Notion That Yu Darvish is ‘Mentally Soft’ Needs to Stop
I’m tired of listening to people perpetuating the notion that Yu Darvish is mentally incapable of pitching in important baseball games. It’s beyond irresponsible to push such a narrative, whether the platform is local or national.
I wish Darvish had been mentally soft during the 2017 NLCS. Ya know, when he threw 6 1/3 innings of shutout ball against the defending World Series champion Chicago Cubs in their ballpark. I bet the Diamondbacks also wish Darvish was mentally soft after they struck out against him seven times and only knocked in one run during the 2017 NLDS.
Heck, given that Darvish has almost 900 innings of a 3.49 ERA and 3.38 FIP, I also bet every other MLB team has wished he was mentally soft. But here we are in 2018 talking about mental fortitude. Some in the media are questioning his toughness because he said he was displeased with his fifth-inning approach, which then was perceived as mental breakdowns.
And when Darvish expressed sadness over not coming through in the World Series for the Dodgers, it was turned into a “Look, I told you he was soft” narrative. I get that he didn’t pitch well in the World Series and has had a rough start as a Cub, but c’mon, attributing such struggles to a lack of mental toughness is ridiculous. And for what? Clicks? Please.
The most recent shots lobbed at Darvish came from a man caught taking PEDs more than once over the course of his career. Yes, Alex Rodriguez blasted the Cubs pitcher on Sunday Night Baseball, claiming Darvish was a distraction to the clubhouse, saying how he should return to Arizona to rehab, and expressing that Cubs players were disgusted that he wasn’t pitching.

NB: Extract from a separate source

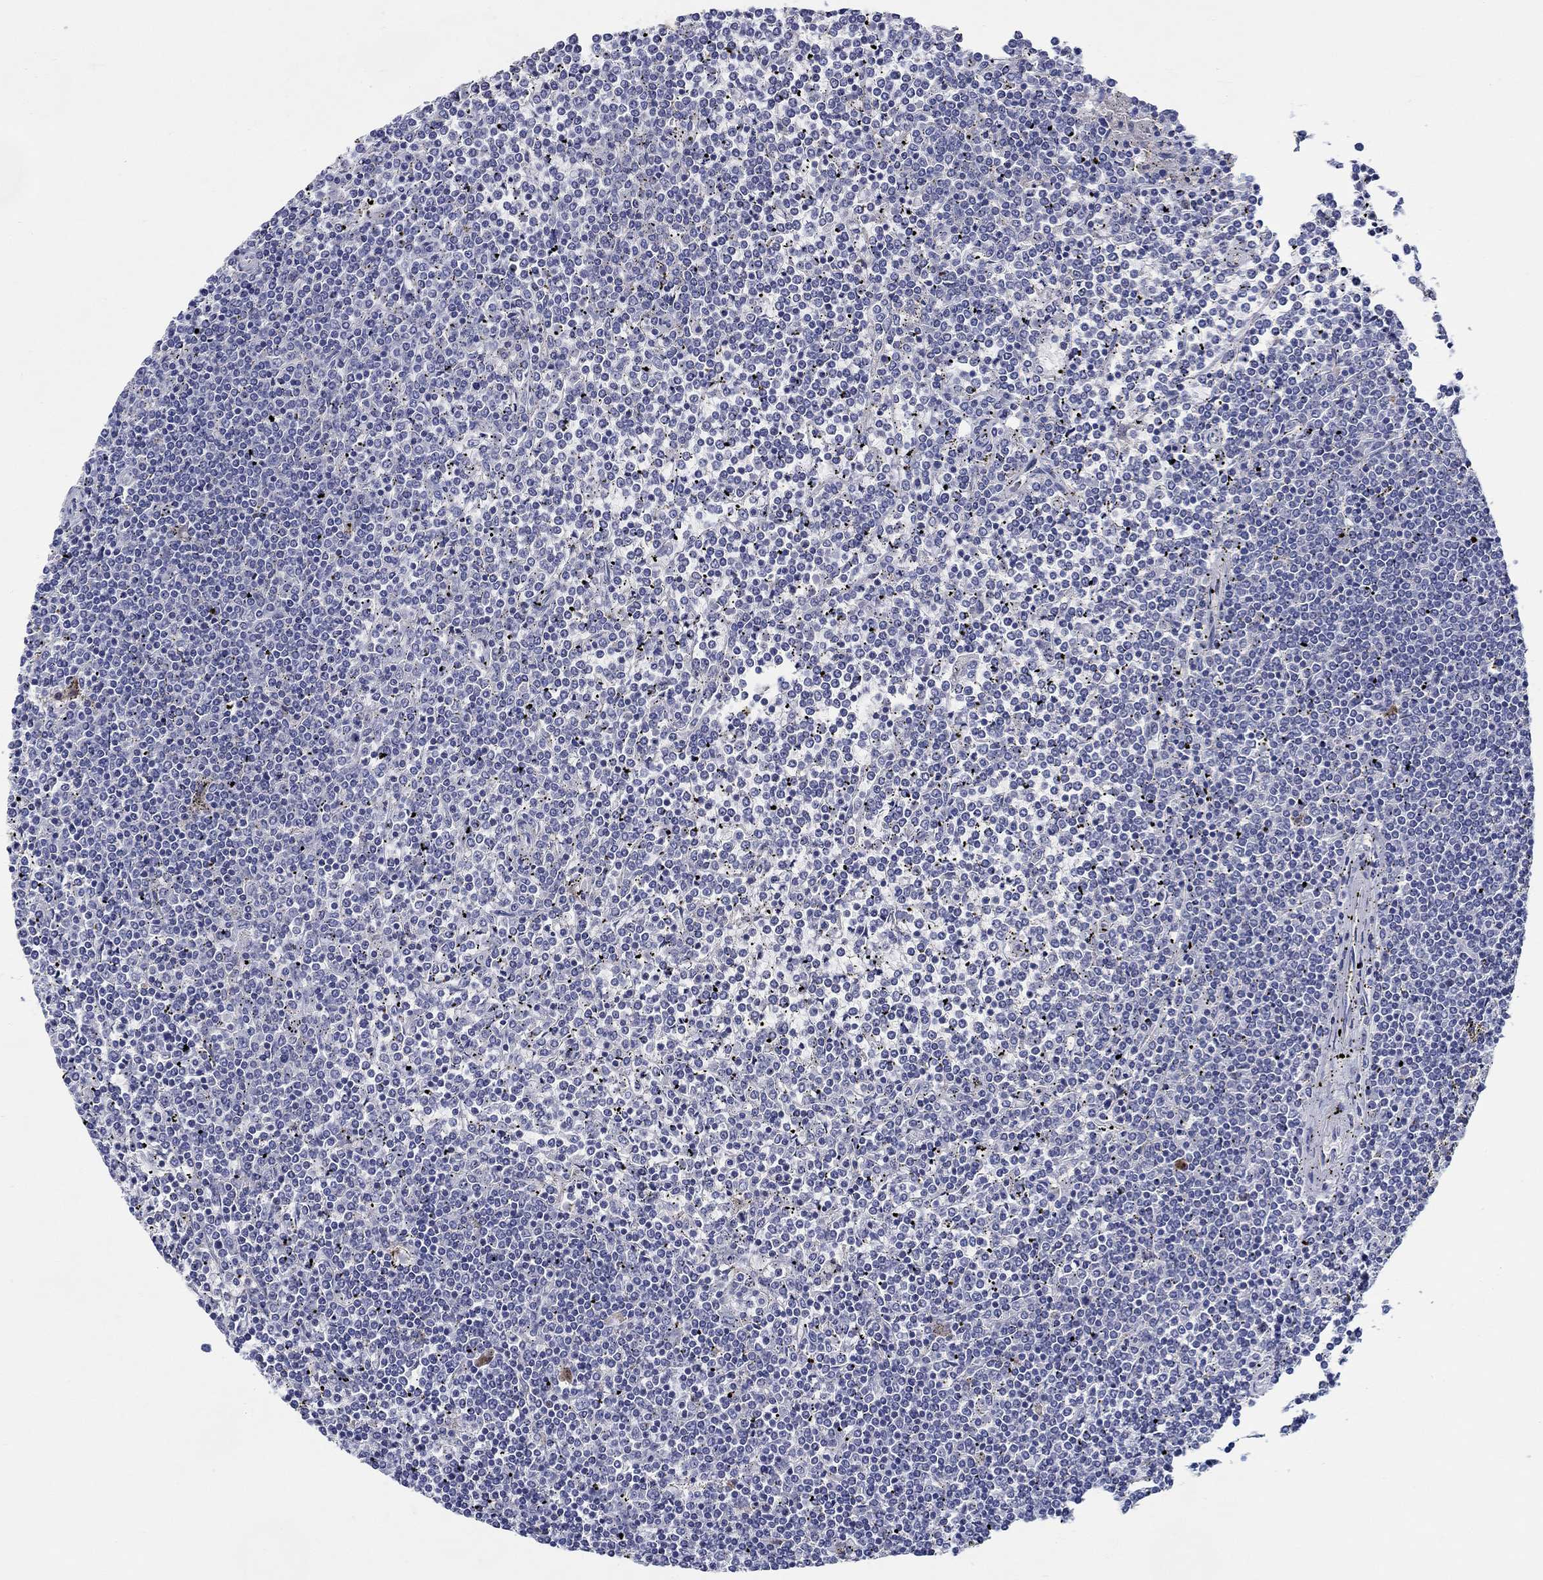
{"staining": {"intensity": "negative", "quantity": "none", "location": "none"}, "tissue": "lymphoma", "cell_type": "Tumor cells", "image_type": "cancer", "snomed": [{"axis": "morphology", "description": "Malignant lymphoma, non-Hodgkin's type, Low grade"}, {"axis": "topography", "description": "Spleen"}], "caption": "This is an immunohistochemistry histopathology image of human lymphoma. There is no staining in tumor cells.", "gene": "RAP1GAP", "patient": {"sex": "female", "age": 19}}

Here's Alex Rodriguez making shit up about Yu Darvish and the Cubs. pic.twitter.com/3KmUyCc6Nu
— Aldo Soto (@AldoSoto21) July 30, 2018
And another thing about Darvish: It takes a hell of an effort to move to a different country with a world of pressure to succeed in a sport. Darvish has not only assimilated but thrived in the US by learning English and adapting to the culture.
I can totally empathize after spending several weeks in areas of Europe where there aren’t many tourists. I must’ve been the only American within a 25-mile radius, not by choice but because of work stuff. If you listen to Corey and me on the Cubs Related Podcast, you know I have trouble pronouncing basically every name. Now imagine me trying to speak a foreign language in an unfamiliar country.
A simple task like ordering food or asking where to buy a phone charger became incredibly difficult. I was using the Google Translate app on my phone to read off what I wanted to tell people, and sometimes the translation from English to other languages was completely different. Even the most basic communication that we take for granted became a chore.
I bring my story up because, although Darvish speaks English impressively well, what he says might be misinterpreted by people for whom English is their native language. Theo Epstein even said “there’s a little bit of a language issue where things don’t always come across in the way they’re translated,” when he was on 670 The Score a while back.
Asked about A-Rod’s comments on Darvish, Joe Maddon slammed them as a fabrication.
Maddon on A-Rod's comments during the ESPN broadcast: pic.twitter.com/w1UeDoUUgI
— Sahadev Sharma (@sahadevsharma) July 30, 2018
Mentally soft players don’t Darvish’s track record of success.